Which is a whole lot easier said than done, because right now, Christmas or no Christmas, the blue half of Merseyside are up to their necks in a winter wonderland, and not even the Pied Piper who took them there will bring them back to their senses with the shrillest sounding of reality. Moyes has only to listen to his starry-eyed chairman to discover as much. "If Everton qualify for the Champions' League," said Bill Kenwright on Friday, "it would be the most glorious thing that has ever happened to me." Ah, people are getting carried away, aren't they? Whatever happened to Moyes's edict that the words "Champions' League" should be banned around Goodison? Indeed, whatever happened to his edict that the words "Uefa Cup" should be banned around Goodison?

But he only has himself to blame, not forgetting a wafer-thin squad who have made up with resilience what they lack in crunch.
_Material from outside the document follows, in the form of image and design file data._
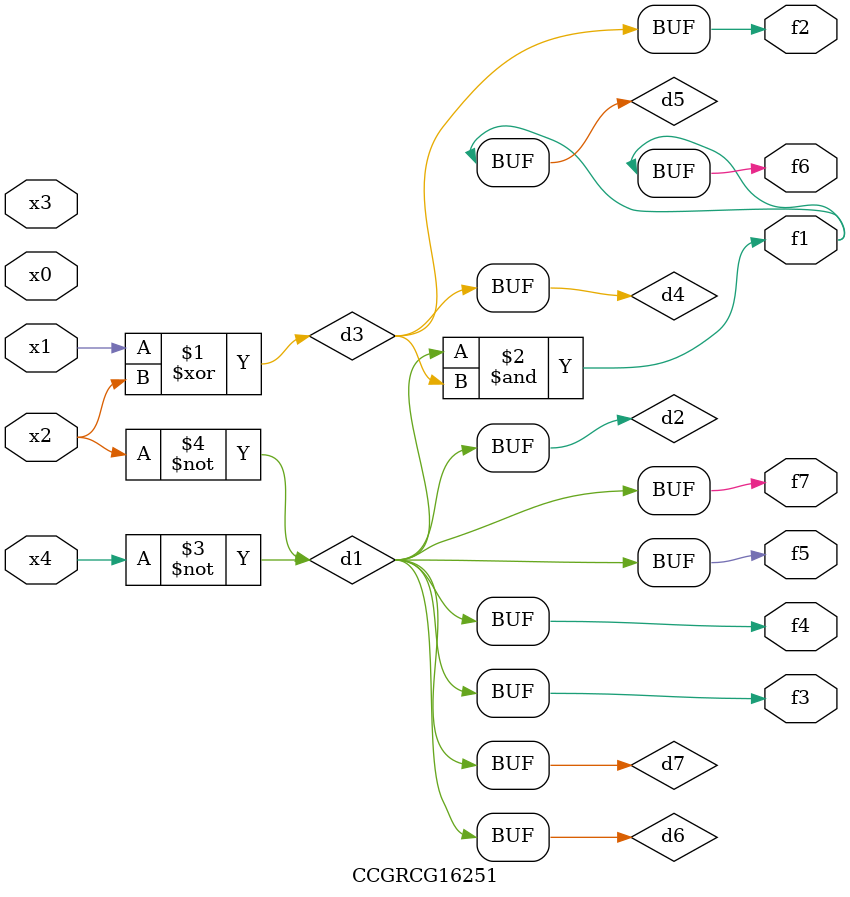
<source format=v>
module CCGRCG16251(
	input x0, x1, x2, x3, x4,
	output f1, f2, f3, f4, f5, f6, f7
);

	wire d1, d2, d3, d4, d5, d6, d7;

	not (d1, x4);
	not (d2, x2);
	xor (d3, x1, x2);
	buf (d4, d3);
	and (d5, d1, d3);
	buf (d6, d1, d2);
	buf (d7, d2);
	assign f1 = d5;
	assign f2 = d4;
	assign f3 = d7;
	assign f4 = d7;
	assign f5 = d7;
	assign f6 = d5;
	assign f7 = d7;
endmodule

</source>
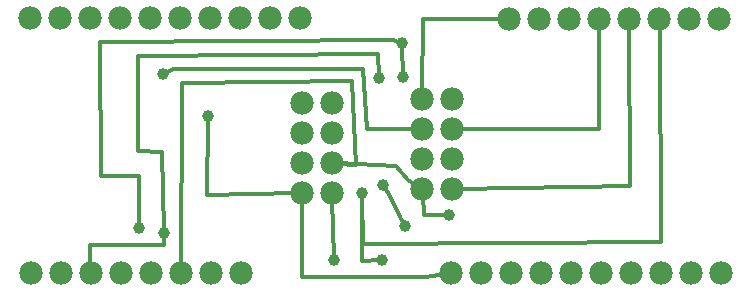
<source format=gbl>
G04 MADE WITH FRITZING*
G04 WWW.FRITZING.ORG*
G04 DOUBLE SIDED*
G04 HOLES PLATED*
G04 CONTOUR ON CENTER OF CONTOUR VECTOR*
%ASAXBY*%
%FSLAX23Y23*%
%MOIN*%
%OFA0B0*%
%SFA1.0B1.0*%
%ADD10C,0.078000*%
%ADD11C,0.039370*%
%ADD12C,0.012000*%
%LNCOPPER0*%
G90*
G70*
G54D10*
X1122Y639D03*
X1122Y539D03*
X1122Y439D03*
X1122Y339D03*
X1122Y639D03*
X1122Y539D03*
X1122Y439D03*
X1122Y339D03*
X1022Y339D03*
X1022Y439D03*
X1022Y539D03*
X1022Y639D03*
X1122Y639D03*
X1122Y539D03*
X1122Y439D03*
X1122Y339D03*
X1122Y639D03*
X1122Y539D03*
X1122Y439D03*
X1122Y339D03*
X1022Y339D03*
X1022Y439D03*
X1022Y539D03*
X1022Y639D03*
X1523Y653D03*
X1523Y553D03*
X1523Y453D03*
X1523Y353D03*
X1523Y653D03*
X1523Y553D03*
X1523Y453D03*
X1523Y353D03*
X1423Y353D03*
X1423Y453D03*
X1423Y553D03*
X1423Y653D03*
X1523Y653D03*
X1523Y553D03*
X1523Y453D03*
X1523Y353D03*
X1523Y653D03*
X1523Y553D03*
X1523Y453D03*
X1523Y353D03*
X1423Y353D03*
X1423Y453D03*
X1423Y553D03*
X1423Y653D03*
X1518Y71D03*
X1618Y71D03*
X1718Y71D03*
X1818Y71D03*
X1918Y71D03*
X2018Y71D03*
X2118Y71D03*
X2218Y71D03*
X2318Y71D03*
X2418Y71D03*
X1014Y921D03*
X914Y921D03*
X814Y921D03*
X714Y921D03*
X614Y921D03*
X514Y921D03*
X414Y921D03*
X314Y921D03*
X214Y921D03*
X114Y921D03*
X2413Y920D03*
X2313Y920D03*
X2213Y920D03*
X2113Y920D03*
X2013Y920D03*
X1913Y920D03*
X1813Y920D03*
X1713Y920D03*
X118Y71D03*
X218Y71D03*
X318Y71D03*
X418Y71D03*
X518Y71D03*
X618Y71D03*
X718Y71D03*
X818Y71D03*
G54D11*
X708Y594D03*
X1128Y115D03*
X1511Y267D03*
X559Y736D03*
X1367Y228D03*
X1292Y365D03*
X1223Y339D03*
X1288Y117D03*
X563Y205D03*
X1280Y723D03*
X1360Y724D03*
X1357Y838D03*
X479Y221D03*
G54D12*
X2115Y362D02*
X1542Y353D01*
D02*
X2113Y901D02*
X2115Y362D01*
D02*
X1436Y59D02*
X1023Y58D01*
D02*
X1499Y69D02*
X1436Y59D01*
D02*
X1023Y58D02*
X1022Y320D01*
D02*
X708Y586D02*
X707Y332D01*
D02*
X707Y332D02*
X1003Y339D01*
D02*
X1694Y920D02*
X1424Y919D01*
D02*
X1424Y919D02*
X1423Y672D01*
D02*
X1128Y123D02*
X1122Y320D01*
D02*
X1407Y363D02*
X1376Y381D01*
D02*
X1376Y381D02*
X1335Y429D01*
D02*
X1335Y429D02*
X1141Y438D01*
D02*
X618Y90D02*
X622Y653D01*
D02*
X622Y653D02*
X622Y704D01*
D02*
X622Y704D02*
X1190Y713D01*
D02*
X1190Y713D02*
X1203Y431D01*
D02*
X1203Y431D02*
X1141Y437D01*
D02*
X1430Y267D02*
X1425Y334D01*
D02*
X1503Y267D02*
X1430Y267D01*
D02*
X566Y739D02*
X596Y753D01*
D02*
X596Y753D02*
X1226Y753D01*
D02*
X1226Y753D02*
X1239Y553D01*
D02*
X1239Y553D02*
X1404Y553D01*
D02*
X1363Y235D02*
X1352Y251D01*
D02*
X1352Y251D02*
X1311Y336D01*
D02*
X1311Y336D02*
X1297Y359D01*
D02*
X1223Y331D02*
X1223Y113D01*
D02*
X1223Y113D02*
X1281Y116D01*
D02*
X557Y476D02*
X475Y478D01*
D02*
X475Y478D02*
X475Y795D01*
D02*
X563Y213D02*
X557Y476D01*
D02*
X475Y795D02*
X1276Y801D01*
D02*
X1276Y801D02*
X1279Y731D01*
D02*
X2214Y901D02*
X2219Y177D01*
D02*
X2219Y177D02*
X1226Y170D01*
D02*
X1226Y170D02*
X1223Y331D01*
D02*
X317Y90D02*
X314Y164D01*
D02*
X561Y164D02*
X563Y197D01*
D02*
X314Y164D02*
X561Y164D01*
D02*
X1360Y732D02*
X1357Y830D01*
D02*
X2013Y551D02*
X1542Y553D01*
D02*
X2013Y901D02*
X2013Y551D01*
D02*
X353Y394D02*
X348Y843D01*
D02*
X478Y395D02*
X353Y394D01*
D02*
X479Y229D02*
X478Y395D01*
D02*
X1324Y848D02*
X1349Y840D01*
D02*
X348Y843D02*
X1324Y848D01*
G04 End of Copper0*
M02*
</source>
And, talking to their leader, it is impossible not to sense at least a modicum of the pride oozing from this most modest of men when he looks out, disbelievingly, from the verge of the Premiership's summit.

It is to his great credit that he can somehow resist ramming the words of those who declared Everton would be relegated straight back down their cynical throats, although he is prepared to acknowledge that what has come to pass is not the norm. Neither was it anticipated.

"What's happened here is that we've got up there without any cash, letting players go and getting the odd one in here or there," he said. "We've shown what can be done without great finances, and that's good, because there's not always going to be barrel-loads of money about in football.

"I feel that because they're strapped, some clubs manage to talk themselves out of success. We'd obviously all rather have it than not have it, but if you don't get it then what do you do? You have to make the best of whatever you've got, that's what. Maybe clubs are looking at us and wondering how we've done it with a small group of players."

And therein lies the Everton secret - a compact, tightly knit band all prepared to scrap and die for each other. "It doesn't always work, mind," said Moyes, "and maybe we've been a little bit fortunate, but from my point of view it can be put down to the players, their application and the fact that they've bonded so well with each other."

If that sounds like this was Moyes's gameplan when he was lured from Preston in 2002, it wasn't. Circumstance dictated he pared down his squad, but now he has seen the merits in compression he is loath to swell the numbers purely for numbers' sake. "I appreciate that with five games in 14 days this is the time in the season when a small squad like ours can get found out. But we've got quality like Duncan Ferguson, Kevin Campbell, James McFadden and Joseph Yobo all on the bench, who can make an impact.

"So what I've got, the 16 or 17 players at my disposal, I'm very happy with. The hope is that they will get us through this busy Christmas period, and if everything goes well, if we don't get too many knocks, we can avoid getting into a situation when we have to buy players just to fill holes."

But with the well-publicised transfer funds now available, it is accepted that a striker is uppermost on the shopping list, with Southampton's James Beattie at the top of that. But Moyes is not and never will be a "spending" manager. "We might have a bit of money around now, but we still know that things are tight and you have to do a bit of wheeling and dealing," he said. "People may be thinking Moyes has done great because of the Wayne Rooney money, but if you take that out of the equation we actually had a surplus on our deals last summer. I'd like to turn round to you and say that was because I knew exactly who was going to work out best, but which one of us can honestly say which players will work out and which ones wont?"

At Everton they suspect they know the answer. Because if Moyesie doesn't know, nobody knows.